> REQUIRED WORK:
Copy every record word for word. Pictures are not part of the copy.

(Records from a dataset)
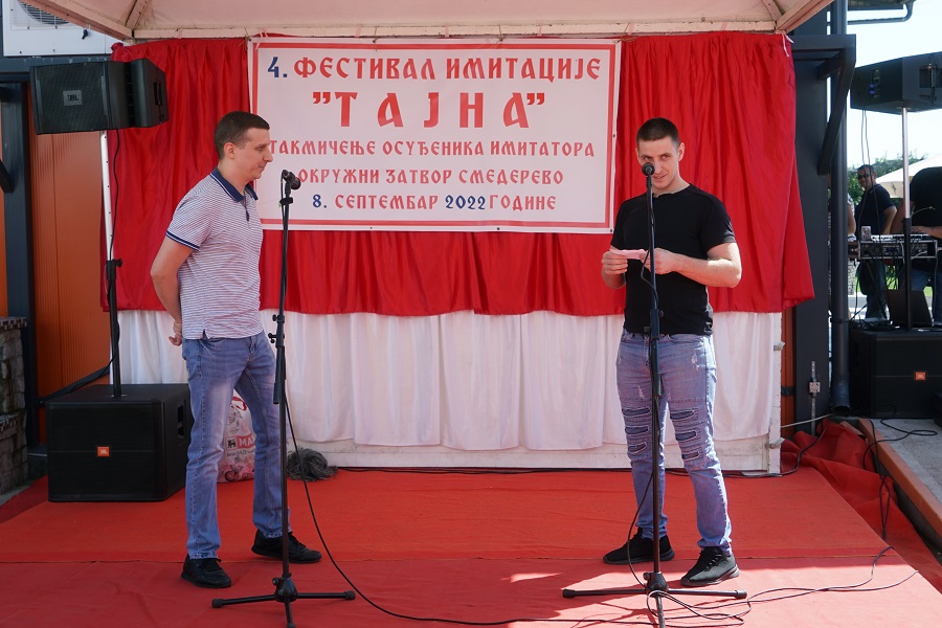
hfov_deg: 40.3
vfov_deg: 27.5
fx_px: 1282
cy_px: 314
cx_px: 471
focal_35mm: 49
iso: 125
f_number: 6.3
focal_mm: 33
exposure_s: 1/200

> EXERCISE ANSWER:
hfov_deg: 40.3
vfov_deg: 27.5
fx_px: 1282
cy_px: 314
cx_px: 471
focal_35mm: 49
iso: 125
f_number: 6.3
focal_mm: 33
exposure_s: 1/200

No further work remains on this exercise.